Collect each of the lines below that contains the string "chart", copying every such line in full.

**Data visualization images**
-----
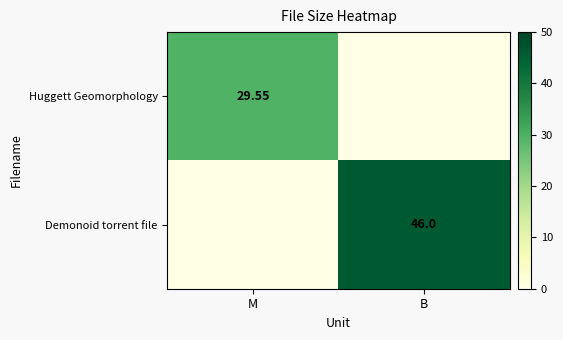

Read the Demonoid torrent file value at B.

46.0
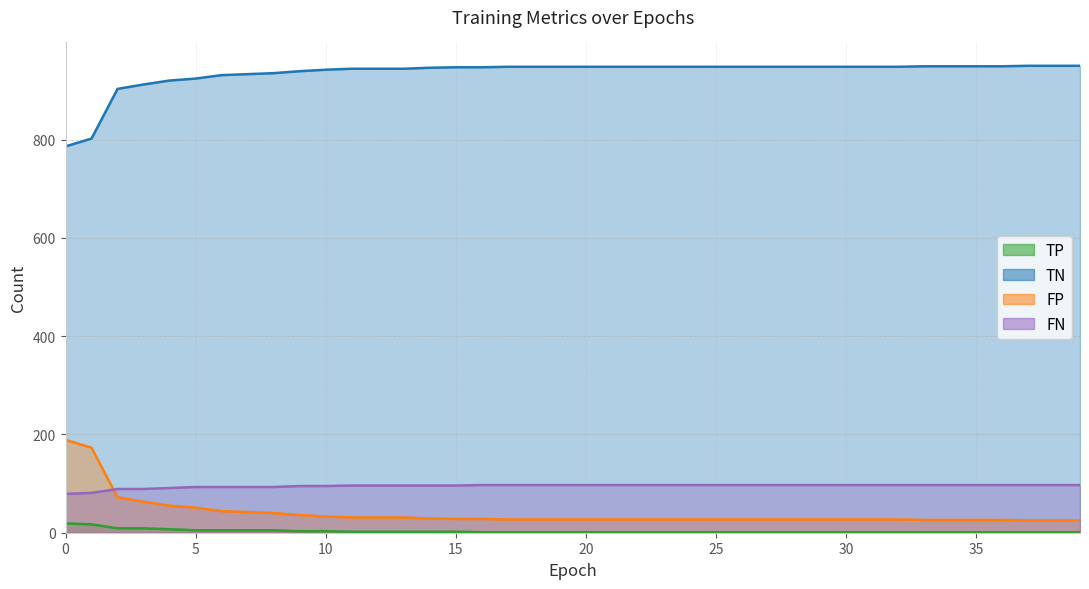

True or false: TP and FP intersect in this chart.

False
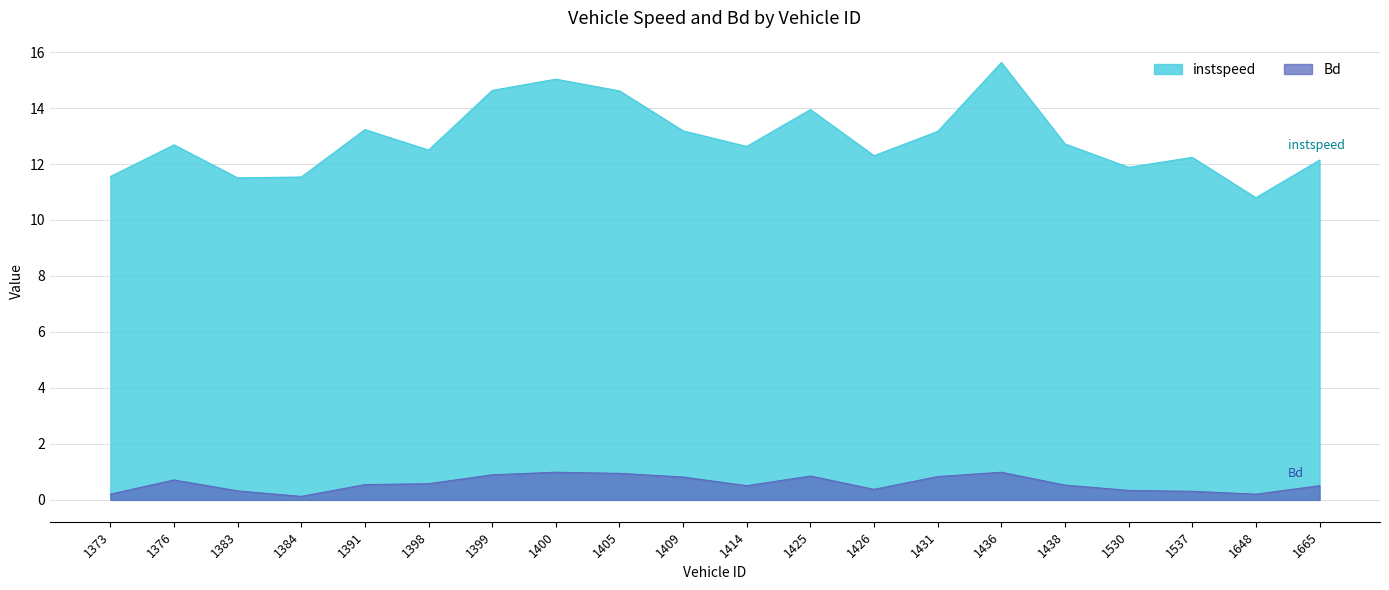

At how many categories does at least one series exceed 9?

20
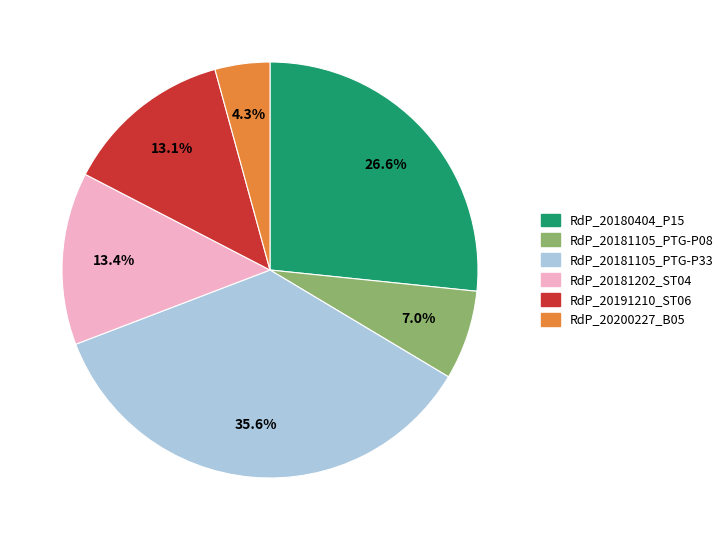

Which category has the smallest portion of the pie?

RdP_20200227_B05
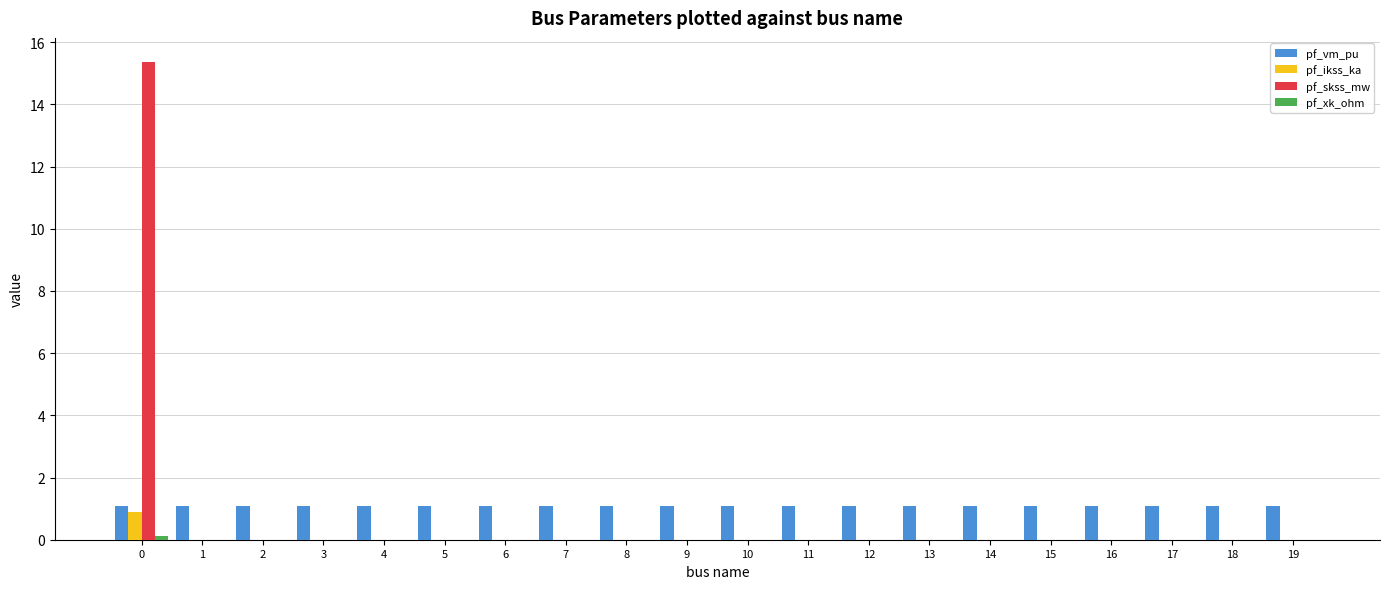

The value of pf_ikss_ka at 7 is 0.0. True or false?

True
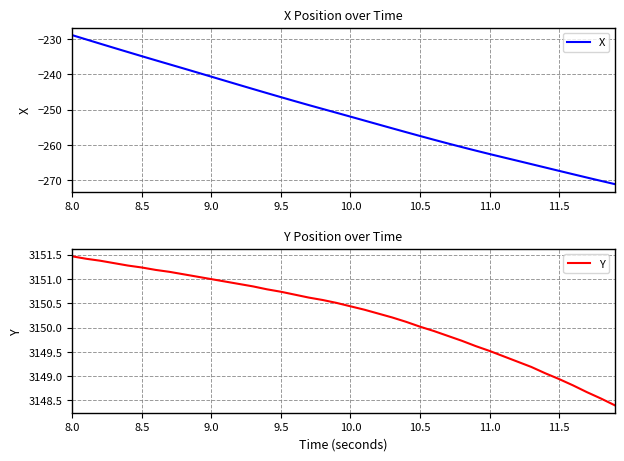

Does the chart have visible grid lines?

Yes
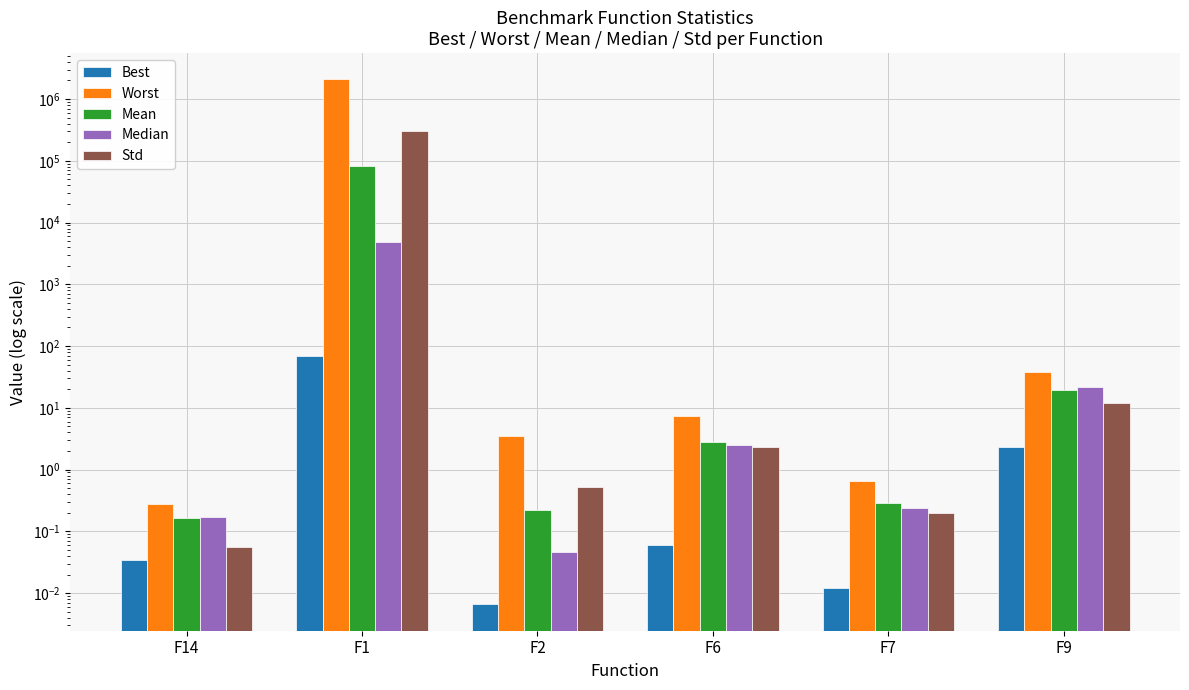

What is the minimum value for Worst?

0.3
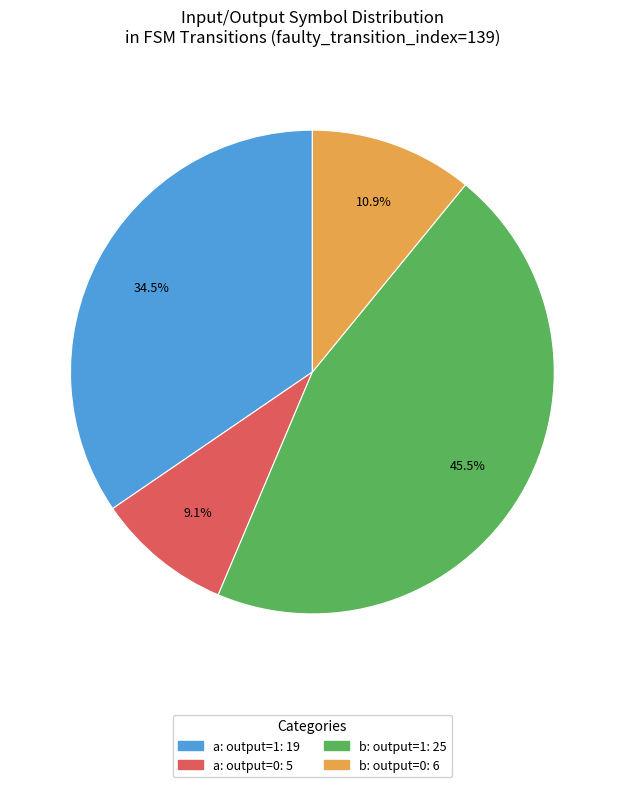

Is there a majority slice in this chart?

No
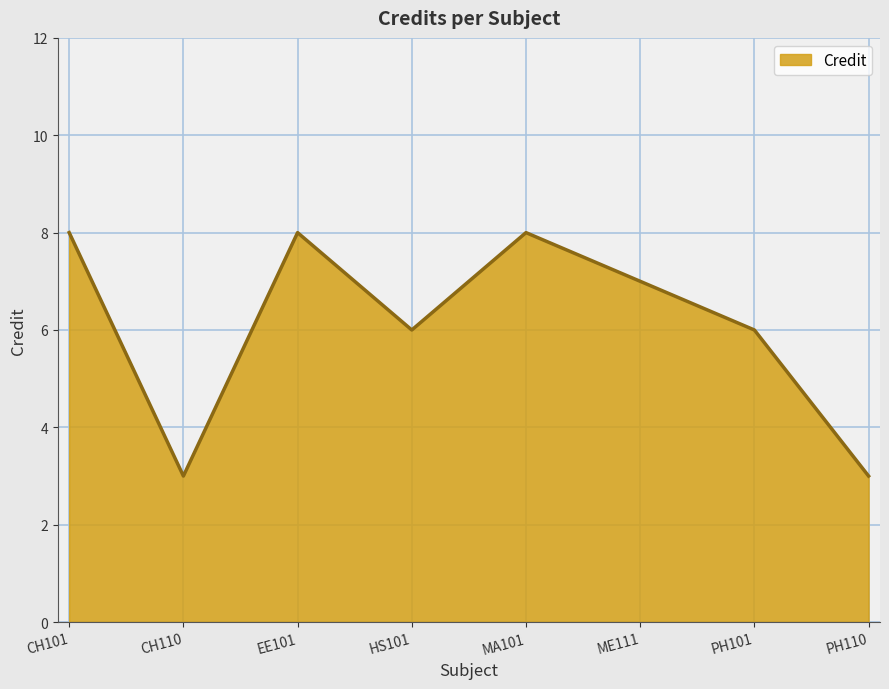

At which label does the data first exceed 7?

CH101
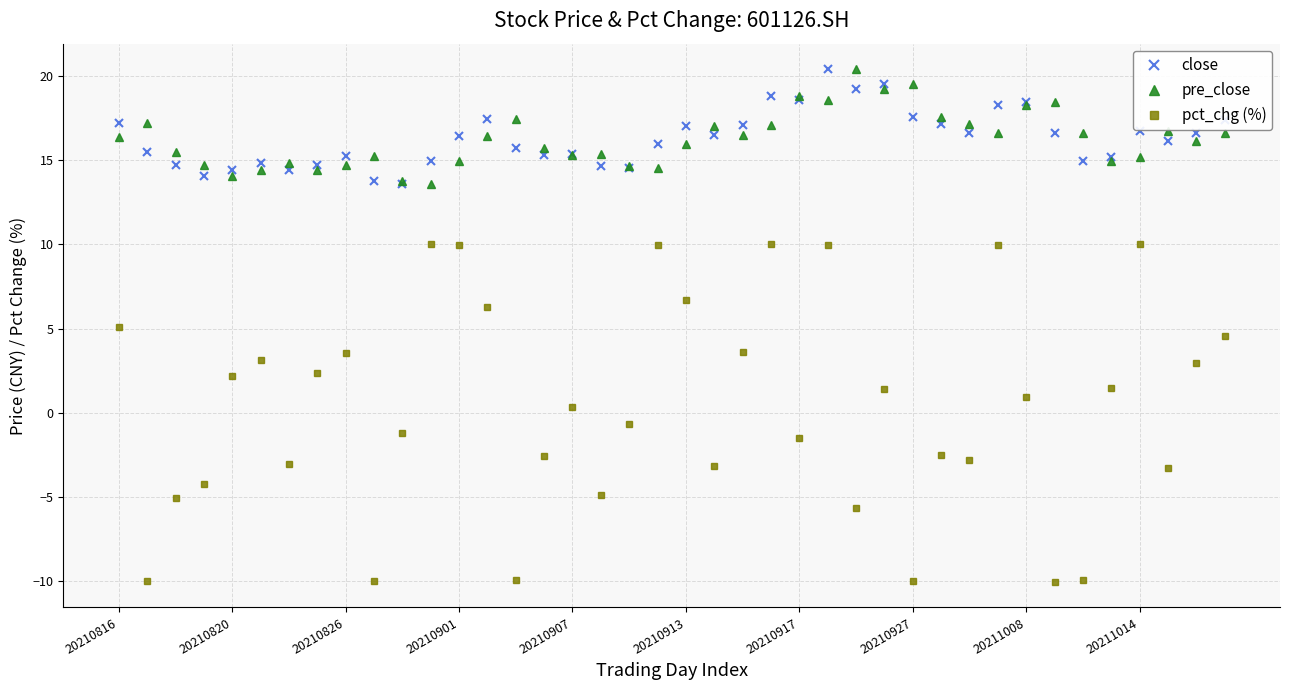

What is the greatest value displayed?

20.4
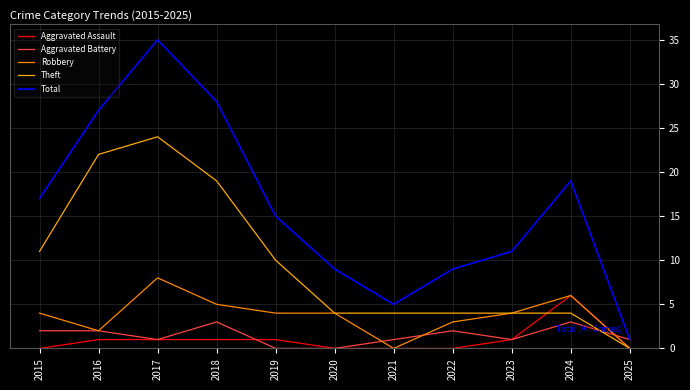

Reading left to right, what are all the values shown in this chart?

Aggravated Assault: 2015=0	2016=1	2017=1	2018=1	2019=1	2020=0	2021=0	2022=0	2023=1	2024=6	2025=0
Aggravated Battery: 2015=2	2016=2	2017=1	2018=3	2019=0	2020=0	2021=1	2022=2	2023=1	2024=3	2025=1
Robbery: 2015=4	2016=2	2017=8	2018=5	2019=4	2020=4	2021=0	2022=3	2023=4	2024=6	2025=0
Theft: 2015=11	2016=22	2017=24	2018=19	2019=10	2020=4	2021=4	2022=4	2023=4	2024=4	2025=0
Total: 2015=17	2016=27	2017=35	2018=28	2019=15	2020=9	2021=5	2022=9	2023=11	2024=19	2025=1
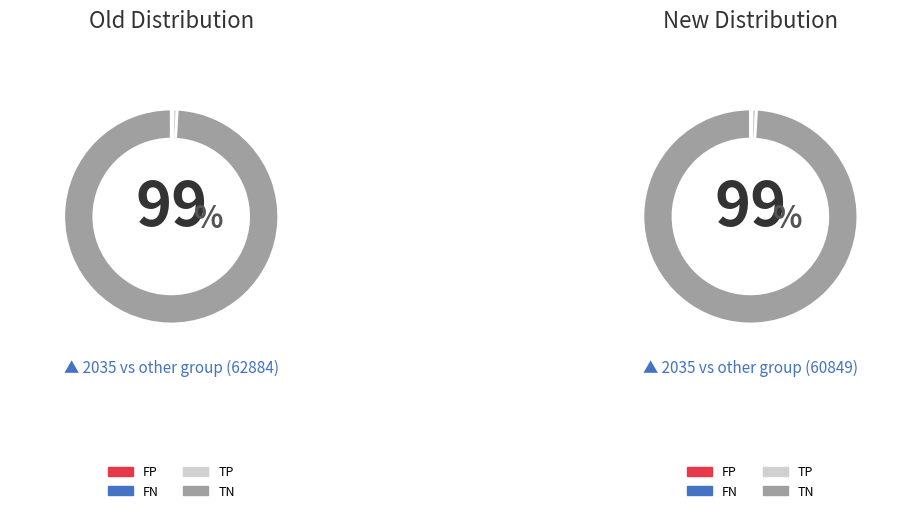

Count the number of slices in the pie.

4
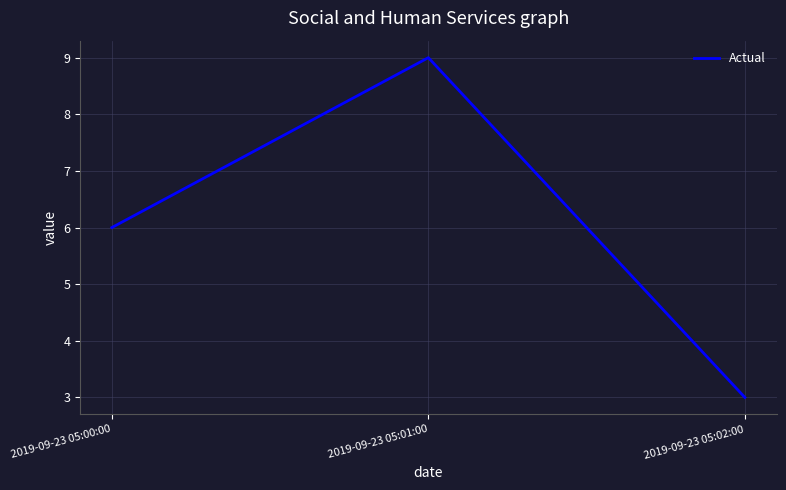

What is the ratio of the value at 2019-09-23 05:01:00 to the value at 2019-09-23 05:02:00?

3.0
-----
**Reply to the task**
True or false: TP and FP intersect in this chart.
Does the chart have visible grid lines?
Is there a majority slice in this chart?
Reading left to right, what are all the values shown in this chart?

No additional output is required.